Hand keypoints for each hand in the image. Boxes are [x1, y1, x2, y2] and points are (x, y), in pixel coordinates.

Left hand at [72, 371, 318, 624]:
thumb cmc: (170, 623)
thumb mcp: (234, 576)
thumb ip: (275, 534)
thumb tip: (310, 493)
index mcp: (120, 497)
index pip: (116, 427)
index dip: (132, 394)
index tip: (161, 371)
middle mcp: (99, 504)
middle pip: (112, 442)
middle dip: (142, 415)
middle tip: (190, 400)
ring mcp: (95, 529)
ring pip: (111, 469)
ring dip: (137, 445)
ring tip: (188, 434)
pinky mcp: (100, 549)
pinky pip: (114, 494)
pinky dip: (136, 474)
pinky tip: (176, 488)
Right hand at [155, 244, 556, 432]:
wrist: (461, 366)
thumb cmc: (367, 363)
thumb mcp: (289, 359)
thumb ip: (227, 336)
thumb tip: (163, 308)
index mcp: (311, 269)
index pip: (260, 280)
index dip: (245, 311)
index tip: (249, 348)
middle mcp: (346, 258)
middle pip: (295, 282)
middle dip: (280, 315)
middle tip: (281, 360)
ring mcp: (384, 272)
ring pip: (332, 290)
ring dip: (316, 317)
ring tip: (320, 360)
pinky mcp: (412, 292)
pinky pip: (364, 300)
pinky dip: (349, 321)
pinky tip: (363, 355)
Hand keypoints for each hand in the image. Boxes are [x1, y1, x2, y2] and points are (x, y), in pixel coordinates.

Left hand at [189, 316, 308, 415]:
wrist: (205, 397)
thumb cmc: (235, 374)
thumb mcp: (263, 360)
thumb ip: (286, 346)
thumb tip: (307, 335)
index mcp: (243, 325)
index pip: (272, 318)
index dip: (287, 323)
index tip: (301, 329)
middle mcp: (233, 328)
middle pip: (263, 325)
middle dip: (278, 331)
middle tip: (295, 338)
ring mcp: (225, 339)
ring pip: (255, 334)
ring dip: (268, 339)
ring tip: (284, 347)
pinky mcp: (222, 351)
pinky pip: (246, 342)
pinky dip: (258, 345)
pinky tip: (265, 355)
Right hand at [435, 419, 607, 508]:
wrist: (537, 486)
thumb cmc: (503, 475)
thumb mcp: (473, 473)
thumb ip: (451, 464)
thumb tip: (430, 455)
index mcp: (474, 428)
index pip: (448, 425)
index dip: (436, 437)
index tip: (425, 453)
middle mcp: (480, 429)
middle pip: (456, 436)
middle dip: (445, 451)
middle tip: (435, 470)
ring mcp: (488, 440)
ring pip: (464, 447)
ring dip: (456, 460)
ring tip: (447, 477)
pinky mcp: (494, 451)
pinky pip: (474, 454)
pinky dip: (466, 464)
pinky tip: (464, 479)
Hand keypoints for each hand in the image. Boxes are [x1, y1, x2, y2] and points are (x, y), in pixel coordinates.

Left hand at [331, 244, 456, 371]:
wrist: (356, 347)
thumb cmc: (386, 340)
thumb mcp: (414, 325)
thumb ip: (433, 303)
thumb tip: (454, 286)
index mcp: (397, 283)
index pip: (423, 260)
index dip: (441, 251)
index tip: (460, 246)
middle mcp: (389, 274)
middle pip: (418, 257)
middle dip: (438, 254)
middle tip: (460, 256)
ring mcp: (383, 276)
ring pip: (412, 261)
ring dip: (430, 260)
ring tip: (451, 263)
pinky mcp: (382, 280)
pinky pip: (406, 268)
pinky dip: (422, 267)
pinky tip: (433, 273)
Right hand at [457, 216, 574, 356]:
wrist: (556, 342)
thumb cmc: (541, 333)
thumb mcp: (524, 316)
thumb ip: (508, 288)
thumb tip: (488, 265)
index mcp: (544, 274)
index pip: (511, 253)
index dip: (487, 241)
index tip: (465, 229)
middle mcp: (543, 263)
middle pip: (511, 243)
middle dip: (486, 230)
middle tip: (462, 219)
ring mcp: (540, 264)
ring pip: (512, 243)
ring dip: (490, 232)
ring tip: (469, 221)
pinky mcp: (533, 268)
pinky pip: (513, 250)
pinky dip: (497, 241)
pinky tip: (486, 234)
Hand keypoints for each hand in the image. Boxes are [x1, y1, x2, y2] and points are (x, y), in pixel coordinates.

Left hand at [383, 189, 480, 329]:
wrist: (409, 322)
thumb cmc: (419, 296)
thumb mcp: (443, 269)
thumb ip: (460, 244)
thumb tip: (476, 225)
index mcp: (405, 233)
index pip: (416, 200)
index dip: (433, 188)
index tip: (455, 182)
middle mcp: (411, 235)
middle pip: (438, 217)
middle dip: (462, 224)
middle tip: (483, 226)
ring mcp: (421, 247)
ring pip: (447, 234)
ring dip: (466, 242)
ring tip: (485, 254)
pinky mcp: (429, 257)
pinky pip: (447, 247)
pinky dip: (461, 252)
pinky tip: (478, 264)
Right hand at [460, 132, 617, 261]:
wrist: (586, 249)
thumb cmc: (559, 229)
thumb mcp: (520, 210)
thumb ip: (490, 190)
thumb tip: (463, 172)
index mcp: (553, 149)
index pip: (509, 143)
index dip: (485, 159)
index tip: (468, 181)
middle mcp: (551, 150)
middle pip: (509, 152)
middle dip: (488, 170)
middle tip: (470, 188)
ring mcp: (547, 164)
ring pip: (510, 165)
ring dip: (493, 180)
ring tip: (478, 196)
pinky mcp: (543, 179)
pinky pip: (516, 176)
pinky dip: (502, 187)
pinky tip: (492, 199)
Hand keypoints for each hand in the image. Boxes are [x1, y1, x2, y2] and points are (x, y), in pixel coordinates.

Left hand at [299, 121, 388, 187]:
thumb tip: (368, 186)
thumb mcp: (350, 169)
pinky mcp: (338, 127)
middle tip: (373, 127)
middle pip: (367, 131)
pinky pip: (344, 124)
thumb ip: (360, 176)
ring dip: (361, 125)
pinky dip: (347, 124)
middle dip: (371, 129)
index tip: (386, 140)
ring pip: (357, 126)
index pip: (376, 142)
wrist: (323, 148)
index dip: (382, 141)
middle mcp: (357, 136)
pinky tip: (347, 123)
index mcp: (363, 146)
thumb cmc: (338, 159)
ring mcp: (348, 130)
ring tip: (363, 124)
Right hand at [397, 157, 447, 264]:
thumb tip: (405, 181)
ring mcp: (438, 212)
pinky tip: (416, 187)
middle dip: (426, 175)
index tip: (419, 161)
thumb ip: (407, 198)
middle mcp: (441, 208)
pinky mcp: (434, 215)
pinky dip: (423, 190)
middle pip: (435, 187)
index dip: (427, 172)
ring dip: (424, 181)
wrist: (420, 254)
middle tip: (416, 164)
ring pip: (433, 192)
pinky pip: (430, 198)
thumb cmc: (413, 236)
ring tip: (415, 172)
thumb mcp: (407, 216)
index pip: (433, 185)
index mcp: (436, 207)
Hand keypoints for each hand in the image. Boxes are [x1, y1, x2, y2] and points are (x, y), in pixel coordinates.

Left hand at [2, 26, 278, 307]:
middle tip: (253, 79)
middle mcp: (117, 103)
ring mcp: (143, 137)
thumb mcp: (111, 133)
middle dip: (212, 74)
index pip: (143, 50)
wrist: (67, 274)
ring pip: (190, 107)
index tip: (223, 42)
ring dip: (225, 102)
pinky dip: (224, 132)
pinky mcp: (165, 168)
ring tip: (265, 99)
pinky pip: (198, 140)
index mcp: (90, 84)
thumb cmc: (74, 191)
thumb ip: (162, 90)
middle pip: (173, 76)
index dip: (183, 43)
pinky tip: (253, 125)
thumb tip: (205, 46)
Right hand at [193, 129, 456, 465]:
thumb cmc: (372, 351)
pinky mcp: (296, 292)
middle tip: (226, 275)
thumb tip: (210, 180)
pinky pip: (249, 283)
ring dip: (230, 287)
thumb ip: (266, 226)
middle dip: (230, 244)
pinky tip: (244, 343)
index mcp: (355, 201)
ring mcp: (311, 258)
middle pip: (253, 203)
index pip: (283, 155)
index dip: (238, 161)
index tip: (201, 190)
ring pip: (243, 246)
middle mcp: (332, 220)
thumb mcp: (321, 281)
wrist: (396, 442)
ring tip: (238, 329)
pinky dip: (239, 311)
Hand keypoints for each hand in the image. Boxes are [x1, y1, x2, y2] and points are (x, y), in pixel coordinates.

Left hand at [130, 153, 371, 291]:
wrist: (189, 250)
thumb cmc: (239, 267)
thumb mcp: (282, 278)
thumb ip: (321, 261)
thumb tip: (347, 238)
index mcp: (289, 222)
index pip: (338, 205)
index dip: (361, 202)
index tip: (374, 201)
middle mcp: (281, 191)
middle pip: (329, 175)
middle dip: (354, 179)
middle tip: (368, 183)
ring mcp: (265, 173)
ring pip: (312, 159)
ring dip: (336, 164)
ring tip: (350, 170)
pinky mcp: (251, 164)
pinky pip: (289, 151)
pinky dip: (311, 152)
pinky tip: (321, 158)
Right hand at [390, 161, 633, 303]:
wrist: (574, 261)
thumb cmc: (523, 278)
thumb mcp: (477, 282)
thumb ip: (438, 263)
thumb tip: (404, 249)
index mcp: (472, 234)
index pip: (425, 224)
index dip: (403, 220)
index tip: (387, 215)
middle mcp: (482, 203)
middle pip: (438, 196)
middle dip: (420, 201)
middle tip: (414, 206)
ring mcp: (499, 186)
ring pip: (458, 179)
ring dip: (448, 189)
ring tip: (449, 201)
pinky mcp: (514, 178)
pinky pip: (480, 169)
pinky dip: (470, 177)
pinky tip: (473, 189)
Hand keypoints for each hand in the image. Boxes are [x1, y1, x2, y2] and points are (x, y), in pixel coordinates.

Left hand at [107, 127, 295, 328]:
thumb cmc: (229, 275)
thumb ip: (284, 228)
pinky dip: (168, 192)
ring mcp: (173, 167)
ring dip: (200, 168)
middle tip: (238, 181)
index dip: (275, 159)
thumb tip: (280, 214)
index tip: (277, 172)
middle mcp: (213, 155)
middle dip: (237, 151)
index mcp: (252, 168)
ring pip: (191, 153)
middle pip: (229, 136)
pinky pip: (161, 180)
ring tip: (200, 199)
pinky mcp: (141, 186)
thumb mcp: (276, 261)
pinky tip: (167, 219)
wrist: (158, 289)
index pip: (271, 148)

=======

■ Work task
Take the listing from its first line to the line containing "index tip: (301, 329)". Reproduce those lines exactly and nothing else.

■ Task result
Hand keypoints for each hand in the image. Boxes are [x1, y1, x2, y2] and points are (x, y), in pixel coordinates.

Left hand at [72, 371, 318, 624]:
thumb cmc: (170, 623)
thumb mcp: (234, 576)
thumb ip: (275, 534)
thumb tip: (310, 493)
index mcp: (120, 497)
index pip: (116, 427)
index dip: (132, 394)
index tip: (161, 371)
middle mcp: (99, 504)
middle pip: (112, 442)
middle dip: (142, 415)
middle tip: (190, 400)
ring mcp: (95, 529)
ring pip: (111, 469)
ring dip: (137, 445)
ring tip: (188, 434)
pinky mcp: (100, 549)
pinky pip: (114, 494)
pinky dip: (136, 474)
pinky tip: (176, 488)
Right hand at [155, 244, 556, 432]:
wrist: (461, 366)
thumb cmc: (367, 363)
thumb mcp: (289, 359)
thumb ip: (227, 336)
thumb tip: (163, 308)
index mcp: (311, 269)
index pip: (260, 280)
index dip: (245, 311)
index tip: (249, 348)
middle mcp: (346, 258)
middle pip: (295, 282)
middle dip: (280, 315)
middle tip: (281, 360)
ring mcp: (384, 272)
ring pip: (332, 290)
ring dip: (316, 317)
ring tip: (320, 360)
pinky mcp: (412, 292)
pinky pip: (364, 300)
pinky dip: (349, 321)
pinky tip: (363, 355)
Hand keypoints for each hand in the image. Boxes are [x1, y1, x2, y2] and points are (x, y), in pixel coordinates.

Left hand at [189, 316, 308, 415]:
wrist: (205, 397)
thumb cmc: (235, 374)
thumb mcp: (263, 360)
thumb ip: (286, 346)
thumb tip: (307, 335)
index mcp: (243, 325)
index pip: (272, 318)
index dip: (287, 323)
index tip: (301, 329)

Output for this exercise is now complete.